Bayi Laki-laki Dibuang di Pinggir Jalan

Senin, 26 Maret 2012 | 20:48 WIB

Baca juga

BANGKALAN, KOMPAS.com - Sesosok bayi laki-laki ditemukan di pinggir jalan, di Desa Rosep, Kecamatan Blega, Bangkalan, Jawa Timur. Bayi yang dibungkus kardus tersebut, terlihat masih sehat, dengan mengenakan kaos singlet berwarna putih dan mengenakan celana pampers lengkap dengan bantalnya berwarna hijau.

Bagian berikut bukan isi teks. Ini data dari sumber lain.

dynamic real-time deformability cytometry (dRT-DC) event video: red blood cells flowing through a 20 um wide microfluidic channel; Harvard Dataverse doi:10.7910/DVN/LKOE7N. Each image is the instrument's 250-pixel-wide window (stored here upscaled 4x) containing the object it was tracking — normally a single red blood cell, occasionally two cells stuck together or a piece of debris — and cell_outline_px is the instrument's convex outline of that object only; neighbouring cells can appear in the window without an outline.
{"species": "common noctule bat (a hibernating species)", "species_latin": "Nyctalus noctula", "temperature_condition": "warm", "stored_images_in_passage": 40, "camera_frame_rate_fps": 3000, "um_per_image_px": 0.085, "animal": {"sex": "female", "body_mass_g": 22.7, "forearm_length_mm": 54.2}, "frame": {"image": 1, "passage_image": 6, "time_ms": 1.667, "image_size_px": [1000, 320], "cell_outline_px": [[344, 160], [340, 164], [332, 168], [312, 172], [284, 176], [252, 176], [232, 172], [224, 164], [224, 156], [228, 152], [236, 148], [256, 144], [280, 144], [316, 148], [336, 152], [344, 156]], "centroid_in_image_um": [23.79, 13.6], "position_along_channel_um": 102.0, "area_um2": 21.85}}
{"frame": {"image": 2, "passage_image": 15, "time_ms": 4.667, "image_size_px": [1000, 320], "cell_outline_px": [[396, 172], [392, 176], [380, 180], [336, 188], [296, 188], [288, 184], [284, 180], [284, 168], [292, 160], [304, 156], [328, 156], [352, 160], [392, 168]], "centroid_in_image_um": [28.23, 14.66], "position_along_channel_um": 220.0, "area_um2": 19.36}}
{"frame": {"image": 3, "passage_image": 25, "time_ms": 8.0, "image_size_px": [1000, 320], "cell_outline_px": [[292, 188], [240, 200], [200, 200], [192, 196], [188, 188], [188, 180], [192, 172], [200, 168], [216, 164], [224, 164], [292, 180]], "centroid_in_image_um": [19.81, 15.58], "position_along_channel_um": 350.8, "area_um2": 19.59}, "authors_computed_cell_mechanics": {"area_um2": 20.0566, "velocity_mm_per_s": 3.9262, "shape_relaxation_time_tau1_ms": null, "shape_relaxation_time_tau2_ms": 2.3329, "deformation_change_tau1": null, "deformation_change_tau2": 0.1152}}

Muhammad Hasib yang pertama kali menemukan bayi naas tersebut. Warga asal Kabupaten Sumenep ini mengatakan, saat hendak istirahat di sebuah gubuk dirinya melihat ada kardus terbungkus plastik merah dalam keadaan terbuka. Tidak sengaja dirinya melihat isi kardus tersebut ternyata ada bayinya.

"Pertama saya lihat bayi tersebut tidak bersuara. Saya khawatir sudah meninggal, tapi ternyata masih hidup dan langsung menangis setelah saya pegang," terang Hasib, Senin (26/03/2012), saat ditemui di Puskesmas Blega.

Hasib yang hendak menuju Surabaya itu kemudian menyampaikan temuan bayi tersebut kepada warga setempat. Tidak ada satu pun warga yang mengenali idenititas bayi tersebut, sehingga Hasib langsung melaporkannya kepada Polsek Blega.

"Karena tidak ada warga yang tahu soal bayi itu, kami bawa ke Polsek," tambahnya. Setibanya di kantor Polsek Blega, bayi yang diperkirakan berusia 1 bulan itu langsung dibawa ke Puskesmas Blega untuk dilakukan perawatan medis.

Kapolsek Blega AKP Sungkono menjelaskan, masih akan menelusuri asal usul bayi tersebut. Sebab, berdasarkan keterangan warga, tidak ada satu pun yang tahu siapa kedua orangtua bayi tersebut.

"Indikasinya jelas ini adalah dibuang oleh orang yang tidak bertanggung jawab. Mengenai motif pembuangan bayi ini belum bisa kami pastikan. Namun biasanya bayi yang dibuang itu berasal dari hasil hubungan di luar nikah," terang Sungkono.

Selama dalam proses perawatan di Puskesmas, Hasib terus mendampingi bayi tersebut karena merasa iba. "Saya tidak tega melihat bayi itu jika harus ditinggalkan tanpa orangtua," ungkapnya lirih.

Dirinya bersedia merawat bayi tersebut sampai dewasa, jika memang kedua orangtua bayi tersebut tidak mengakuinya.